[Recorded data]
■ ■ ■
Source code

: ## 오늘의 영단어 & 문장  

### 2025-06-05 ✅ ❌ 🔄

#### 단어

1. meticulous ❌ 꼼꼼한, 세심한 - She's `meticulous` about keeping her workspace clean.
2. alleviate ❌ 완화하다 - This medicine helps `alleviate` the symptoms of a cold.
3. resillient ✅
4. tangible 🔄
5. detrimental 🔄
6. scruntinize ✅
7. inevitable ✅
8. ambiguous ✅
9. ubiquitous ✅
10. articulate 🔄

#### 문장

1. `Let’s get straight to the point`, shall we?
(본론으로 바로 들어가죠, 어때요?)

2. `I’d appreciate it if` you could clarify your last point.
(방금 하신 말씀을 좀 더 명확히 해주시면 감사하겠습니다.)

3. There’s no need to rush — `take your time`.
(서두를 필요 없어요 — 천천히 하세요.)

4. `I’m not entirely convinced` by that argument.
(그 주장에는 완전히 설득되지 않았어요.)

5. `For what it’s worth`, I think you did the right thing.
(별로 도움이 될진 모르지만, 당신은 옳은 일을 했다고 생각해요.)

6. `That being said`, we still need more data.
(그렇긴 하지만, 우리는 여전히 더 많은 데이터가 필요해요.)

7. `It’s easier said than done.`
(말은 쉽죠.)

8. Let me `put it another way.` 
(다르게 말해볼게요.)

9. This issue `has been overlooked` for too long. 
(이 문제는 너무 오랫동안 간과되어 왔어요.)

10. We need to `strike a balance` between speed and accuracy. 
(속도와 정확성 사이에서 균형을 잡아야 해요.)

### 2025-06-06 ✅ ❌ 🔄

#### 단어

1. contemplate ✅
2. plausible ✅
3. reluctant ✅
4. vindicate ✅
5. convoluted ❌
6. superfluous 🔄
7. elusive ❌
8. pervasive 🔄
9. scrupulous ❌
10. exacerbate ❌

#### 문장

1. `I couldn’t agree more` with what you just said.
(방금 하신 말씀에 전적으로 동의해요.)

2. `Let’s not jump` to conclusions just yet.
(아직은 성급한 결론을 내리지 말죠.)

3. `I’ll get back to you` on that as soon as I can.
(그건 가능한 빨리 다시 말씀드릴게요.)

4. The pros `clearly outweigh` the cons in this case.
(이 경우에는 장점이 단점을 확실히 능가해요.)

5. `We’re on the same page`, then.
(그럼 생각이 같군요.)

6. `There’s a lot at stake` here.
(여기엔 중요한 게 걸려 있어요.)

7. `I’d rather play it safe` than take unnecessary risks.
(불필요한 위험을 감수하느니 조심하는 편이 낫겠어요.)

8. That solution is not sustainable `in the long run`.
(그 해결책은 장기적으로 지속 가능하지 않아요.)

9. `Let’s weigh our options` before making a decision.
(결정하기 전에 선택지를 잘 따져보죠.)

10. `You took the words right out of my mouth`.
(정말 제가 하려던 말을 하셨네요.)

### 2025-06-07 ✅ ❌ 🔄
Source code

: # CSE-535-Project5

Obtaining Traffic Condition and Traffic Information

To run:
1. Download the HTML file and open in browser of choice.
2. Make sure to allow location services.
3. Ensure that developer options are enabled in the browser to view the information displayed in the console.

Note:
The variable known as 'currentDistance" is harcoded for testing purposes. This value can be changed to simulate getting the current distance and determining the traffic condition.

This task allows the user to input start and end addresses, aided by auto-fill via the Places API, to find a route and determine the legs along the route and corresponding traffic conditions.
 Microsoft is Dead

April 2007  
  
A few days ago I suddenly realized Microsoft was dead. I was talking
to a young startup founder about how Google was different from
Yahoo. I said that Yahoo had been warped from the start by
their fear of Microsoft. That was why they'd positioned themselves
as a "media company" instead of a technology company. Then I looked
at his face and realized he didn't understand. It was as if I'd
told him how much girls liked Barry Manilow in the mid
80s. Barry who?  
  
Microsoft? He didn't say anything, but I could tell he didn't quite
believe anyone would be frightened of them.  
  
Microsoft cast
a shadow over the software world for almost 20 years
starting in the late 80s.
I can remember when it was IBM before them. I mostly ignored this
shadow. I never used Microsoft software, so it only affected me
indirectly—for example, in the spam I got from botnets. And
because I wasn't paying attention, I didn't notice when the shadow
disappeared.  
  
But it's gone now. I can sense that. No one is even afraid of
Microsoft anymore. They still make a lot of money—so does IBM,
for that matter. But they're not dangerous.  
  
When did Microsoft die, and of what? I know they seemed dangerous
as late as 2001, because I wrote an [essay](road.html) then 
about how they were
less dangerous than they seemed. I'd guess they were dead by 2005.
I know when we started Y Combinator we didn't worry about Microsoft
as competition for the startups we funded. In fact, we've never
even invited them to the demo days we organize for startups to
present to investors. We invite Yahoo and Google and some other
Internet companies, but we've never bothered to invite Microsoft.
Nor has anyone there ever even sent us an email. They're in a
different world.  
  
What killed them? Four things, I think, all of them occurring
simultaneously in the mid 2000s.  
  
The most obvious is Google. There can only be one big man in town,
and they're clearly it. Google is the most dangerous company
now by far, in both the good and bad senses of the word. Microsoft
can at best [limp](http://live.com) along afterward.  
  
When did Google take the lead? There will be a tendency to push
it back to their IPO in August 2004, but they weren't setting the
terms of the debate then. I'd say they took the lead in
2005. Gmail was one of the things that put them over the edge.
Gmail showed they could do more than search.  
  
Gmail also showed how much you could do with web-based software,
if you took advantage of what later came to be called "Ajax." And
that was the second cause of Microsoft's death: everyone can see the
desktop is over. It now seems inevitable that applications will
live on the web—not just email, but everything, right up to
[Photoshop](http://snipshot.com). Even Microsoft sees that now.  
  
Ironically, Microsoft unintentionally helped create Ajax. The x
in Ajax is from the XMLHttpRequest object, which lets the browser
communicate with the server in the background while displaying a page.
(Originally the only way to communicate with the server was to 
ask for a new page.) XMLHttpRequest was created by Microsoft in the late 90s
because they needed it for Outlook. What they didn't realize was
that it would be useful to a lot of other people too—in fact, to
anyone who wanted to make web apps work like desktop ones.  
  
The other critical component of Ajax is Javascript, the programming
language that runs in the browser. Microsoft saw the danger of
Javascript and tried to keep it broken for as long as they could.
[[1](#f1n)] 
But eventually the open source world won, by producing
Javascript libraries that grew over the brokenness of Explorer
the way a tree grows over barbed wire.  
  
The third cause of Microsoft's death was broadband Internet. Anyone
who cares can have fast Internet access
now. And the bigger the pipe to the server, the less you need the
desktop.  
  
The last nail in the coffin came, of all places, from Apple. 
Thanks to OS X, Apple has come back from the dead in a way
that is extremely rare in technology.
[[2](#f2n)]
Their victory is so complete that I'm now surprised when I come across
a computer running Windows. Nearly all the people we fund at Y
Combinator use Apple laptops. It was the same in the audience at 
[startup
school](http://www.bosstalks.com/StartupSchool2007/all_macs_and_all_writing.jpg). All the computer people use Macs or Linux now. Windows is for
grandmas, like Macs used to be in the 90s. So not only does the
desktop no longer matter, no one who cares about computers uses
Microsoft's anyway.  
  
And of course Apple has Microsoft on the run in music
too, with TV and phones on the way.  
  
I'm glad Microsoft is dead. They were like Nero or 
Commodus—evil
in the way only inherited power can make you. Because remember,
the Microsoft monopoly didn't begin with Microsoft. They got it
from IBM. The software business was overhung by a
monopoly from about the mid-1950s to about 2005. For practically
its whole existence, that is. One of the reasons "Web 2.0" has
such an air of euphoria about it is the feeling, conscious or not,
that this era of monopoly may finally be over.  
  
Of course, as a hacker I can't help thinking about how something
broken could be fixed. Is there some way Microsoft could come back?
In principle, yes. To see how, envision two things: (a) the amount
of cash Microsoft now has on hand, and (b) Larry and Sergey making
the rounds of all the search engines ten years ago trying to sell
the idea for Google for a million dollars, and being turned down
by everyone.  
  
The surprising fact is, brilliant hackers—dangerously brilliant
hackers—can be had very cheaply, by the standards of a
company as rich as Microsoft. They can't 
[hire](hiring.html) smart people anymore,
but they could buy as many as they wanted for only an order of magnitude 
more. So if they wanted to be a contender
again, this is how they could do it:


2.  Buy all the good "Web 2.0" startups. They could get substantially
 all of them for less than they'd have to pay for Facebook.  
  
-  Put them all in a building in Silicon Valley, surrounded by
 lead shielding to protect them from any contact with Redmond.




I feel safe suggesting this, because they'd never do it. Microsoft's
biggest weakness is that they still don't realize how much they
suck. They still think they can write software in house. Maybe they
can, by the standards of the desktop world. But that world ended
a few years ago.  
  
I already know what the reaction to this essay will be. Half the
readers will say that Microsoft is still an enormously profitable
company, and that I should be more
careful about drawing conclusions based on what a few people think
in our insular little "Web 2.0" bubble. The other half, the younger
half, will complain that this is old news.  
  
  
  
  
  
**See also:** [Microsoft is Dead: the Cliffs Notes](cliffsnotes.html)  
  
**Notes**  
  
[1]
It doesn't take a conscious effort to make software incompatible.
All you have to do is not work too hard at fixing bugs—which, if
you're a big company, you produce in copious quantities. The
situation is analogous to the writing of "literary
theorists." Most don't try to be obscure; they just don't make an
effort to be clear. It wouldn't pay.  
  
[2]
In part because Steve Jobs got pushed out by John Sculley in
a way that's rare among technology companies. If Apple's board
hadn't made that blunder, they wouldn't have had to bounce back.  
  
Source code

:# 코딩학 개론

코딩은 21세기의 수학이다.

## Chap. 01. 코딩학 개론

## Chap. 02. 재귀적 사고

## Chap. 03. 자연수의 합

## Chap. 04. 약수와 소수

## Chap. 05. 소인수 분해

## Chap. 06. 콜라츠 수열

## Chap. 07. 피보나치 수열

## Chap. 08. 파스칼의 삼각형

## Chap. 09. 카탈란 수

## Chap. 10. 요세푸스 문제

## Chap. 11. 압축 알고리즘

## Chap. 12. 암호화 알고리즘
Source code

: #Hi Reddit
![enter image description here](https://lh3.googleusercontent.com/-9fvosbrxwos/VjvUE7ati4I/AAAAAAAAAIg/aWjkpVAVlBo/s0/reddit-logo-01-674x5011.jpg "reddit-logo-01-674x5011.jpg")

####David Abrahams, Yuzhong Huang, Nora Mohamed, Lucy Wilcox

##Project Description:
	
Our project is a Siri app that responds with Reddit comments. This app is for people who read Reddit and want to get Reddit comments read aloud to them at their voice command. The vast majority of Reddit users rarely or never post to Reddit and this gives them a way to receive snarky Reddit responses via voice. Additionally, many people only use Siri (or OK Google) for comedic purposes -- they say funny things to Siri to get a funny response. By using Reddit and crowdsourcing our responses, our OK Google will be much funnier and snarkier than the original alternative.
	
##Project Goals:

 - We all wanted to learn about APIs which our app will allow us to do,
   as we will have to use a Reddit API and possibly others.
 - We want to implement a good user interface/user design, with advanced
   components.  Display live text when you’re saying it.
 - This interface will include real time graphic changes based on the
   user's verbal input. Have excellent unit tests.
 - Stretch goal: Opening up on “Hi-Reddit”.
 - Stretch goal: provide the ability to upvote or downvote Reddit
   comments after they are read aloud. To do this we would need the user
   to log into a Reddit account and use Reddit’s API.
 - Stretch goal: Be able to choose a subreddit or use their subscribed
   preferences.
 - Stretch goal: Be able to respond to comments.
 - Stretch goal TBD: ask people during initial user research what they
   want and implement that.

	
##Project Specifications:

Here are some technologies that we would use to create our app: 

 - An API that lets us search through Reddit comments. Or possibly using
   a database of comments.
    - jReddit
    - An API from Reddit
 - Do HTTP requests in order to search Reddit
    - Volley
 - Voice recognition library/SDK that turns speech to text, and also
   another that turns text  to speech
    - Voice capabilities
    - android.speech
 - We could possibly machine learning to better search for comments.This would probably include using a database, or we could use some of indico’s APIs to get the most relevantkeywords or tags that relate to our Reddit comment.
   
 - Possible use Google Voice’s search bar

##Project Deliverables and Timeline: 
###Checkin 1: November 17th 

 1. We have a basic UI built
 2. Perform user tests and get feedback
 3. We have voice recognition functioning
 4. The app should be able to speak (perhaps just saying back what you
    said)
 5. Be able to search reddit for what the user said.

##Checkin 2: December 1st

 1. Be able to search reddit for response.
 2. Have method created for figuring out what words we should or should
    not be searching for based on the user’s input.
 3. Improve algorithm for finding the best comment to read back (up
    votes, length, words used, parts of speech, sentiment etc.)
■ ■ ■
▶ _TASK ITEM_:
Edit the items from the start through the line containing "(다르게 말해볼게요.)", changing "argument" to "proposal" and keeping everything else the same.

▶ _OUTPUT BELOW_:
Source code

: ## 오늘의 영단어 & 문장  

### 2025-06-05 ✅ ❌ 🔄

#### 단어

1. meticulous ❌ 꼼꼼한, 세심한 - She's `meticulous` about keeping her workspace clean.
2. alleviate ❌ 완화하다 - This medicine helps `alleviate` the symptoms of a cold.
3. resillient ✅
4. tangible 🔄
5. detrimental 🔄
6. scruntinize ✅
7. inevitable ✅
8. ambiguous ✅
9. ubiquitous ✅
10. articulate 🔄

#### 문장

1. `Let’s get straight to the point`, shall we?
(본론으로 바로 들어가죠, 어때요?)

2. `I’d appreciate it if` you could clarify your last point.
(방금 하신 말씀을 좀 더 명확히 해주시면 감사하겠습니다.)

3. There’s no need to rush — `take your time`.
(서두를 필요 없어요 — 천천히 하세요.)

4. `I’m not entirely convinced` by that proposal.
(그 주장에는 완전히 설득되지 않았어요.)

5. `For what it’s worth`, I think you did the right thing.
(별로 도움이 될진 모르지만, 당신은 옳은 일을 했다고 생각해요.)

6. `That being said`, we still need more data.
(그렇긴 하지만, 우리는 여전히 더 많은 데이터가 필요해요.)

7. `It’s easier said than done.`
(말은 쉽죠.)

8. Let me `put it another way.` 
(다르게 말해볼게요.)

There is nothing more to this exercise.